The task of communicating the nation’s healthcare fell to a Jewish surgeon from London this week, after rotating control of the NHS Twitter passed to a new master.
Transplant and Vascular Surgeon Jeremy Crane, who works for Imperial College Healthcare NHS Trust and spends most of his time at Hammersmith Hospital, took time out from Twitter stardom to speak to Jewish News on Tuesday – his second day on the new job.
“It’s exhausting,” said the senior consultant. “I didn’t realise Twitter could be so tiring. But it’s tiring in a lovely way. I didn’t really grasp how powerful it is. You say something and you can really get people going, even the mildest thing.”

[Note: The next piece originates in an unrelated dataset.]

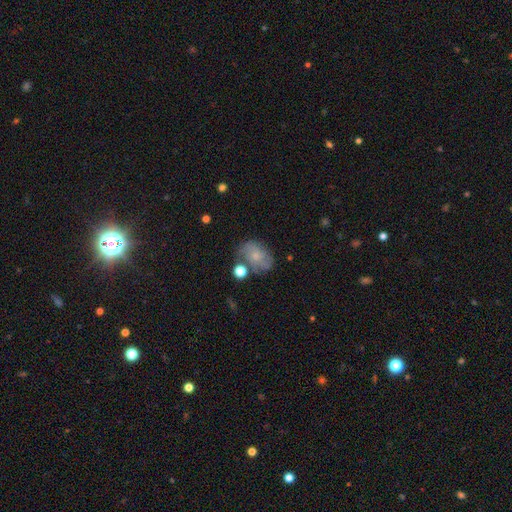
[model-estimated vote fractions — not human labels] Smooth or featured: smooth — 47% (featured or disk — 43%)
Merging: none — 53% (minor disturbance — 25%)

The father-of-three was able to use the medium to showcase his team, his hospital, and even his youngest child, six-month old Eddie, but had to call on his collective cultural experience to manage an online broigus or two, when complaints came in that his team was too male.
“Some people took umbrage, there’s a bit of virtue-signalling going on, but in general it’s incredibly positive,” he said. “We’re showcasing the work we do and using it to talk about organ donation, prompting people to have that kind of discussion with loved ones.”
Crane said the power of the NHS’s combined social media interest meant, for instance, that he could get better data. “I put a poll out yesterday and got 4,000 responses,” he said. “If I’d done that using my own Twitter account, I may have got 50 responses, at most. So it’s an immensely powerful thing.”
— @NHS / Alice (@NHS) August 22, 2017
While the tweeting may feel like a full-time job in itself, his NHS bosses haven’t given Crane time off from his day job, which mainly involves surgery and teaching. “I’m in the theatre this week,” he says. “But thankfully it’s quite a quiet week. I may even be able to take the camera in and broadcast to the UK. Let’s see.”